In normal times, a shuttered and decaying theater on one of DC's main corridors would be unusual, even alarming. Though normal times these are not, the site of a decaying outdoor theater in one of the nation's great parks is an arresting vision, and while the world searches for outdoor venues as safe havens of fresh, virus-free air, the city's preeminent outdoor theater, tucked benignly into Rock Creek Park, is gradually decaying in silent abandonment.
Closed in the spring of 2017, the victim not of age or accident, but of an
engineering study finding that the stage did not meet updated building codes and was therefore not safe for supporting the plays performed since 1950, the theater was locked down pending an upgrade to the stage floor. Built in celebration of the sesquicentennial (150th) anniversary of the nation and christened by President Harry S Truman, and by the Executive Vice Chairman of the commission dedicated to commemorate the anniversary, Carter T. Barron. Shortly after its opening, the latter died of cancer and the theater was renamed in his honor, and before long hosted Ella Fitzgerald, Nat King Cole, Louis Armstrong, Diana Ross, Harry Belafonte and Ray Charles.

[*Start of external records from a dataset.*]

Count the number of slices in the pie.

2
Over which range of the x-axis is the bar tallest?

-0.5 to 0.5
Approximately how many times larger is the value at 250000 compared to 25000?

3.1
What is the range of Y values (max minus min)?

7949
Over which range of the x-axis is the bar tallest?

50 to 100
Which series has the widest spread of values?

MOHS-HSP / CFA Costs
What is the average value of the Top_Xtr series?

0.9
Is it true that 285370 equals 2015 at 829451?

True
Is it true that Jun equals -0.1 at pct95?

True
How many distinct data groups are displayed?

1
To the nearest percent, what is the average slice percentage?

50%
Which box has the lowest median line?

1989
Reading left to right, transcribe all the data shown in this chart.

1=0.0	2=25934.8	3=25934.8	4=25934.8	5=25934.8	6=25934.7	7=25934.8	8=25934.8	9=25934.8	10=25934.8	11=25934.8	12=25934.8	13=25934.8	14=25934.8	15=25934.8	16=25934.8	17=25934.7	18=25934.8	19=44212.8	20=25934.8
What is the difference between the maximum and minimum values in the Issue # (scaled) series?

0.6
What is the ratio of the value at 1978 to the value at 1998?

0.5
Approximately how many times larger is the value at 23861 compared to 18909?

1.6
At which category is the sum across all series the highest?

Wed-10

The riots of '68 saw a change of fortune for the Carter Barron Amphitheater, but the likes of Bruce Springsteen and Kool and the Gang still made appearances, though it was not until 1991, when updates to the facility, a group of benefactors and a popular Shakespeare production brought crowds back to venue in the park, with the seating completely rebuilt in 2004. Little has changed since 1950, with a stage curtain added, then removed, though weeds and graffiti are now slowly winning the battle of attrition, with no anticipated date for reconstruction.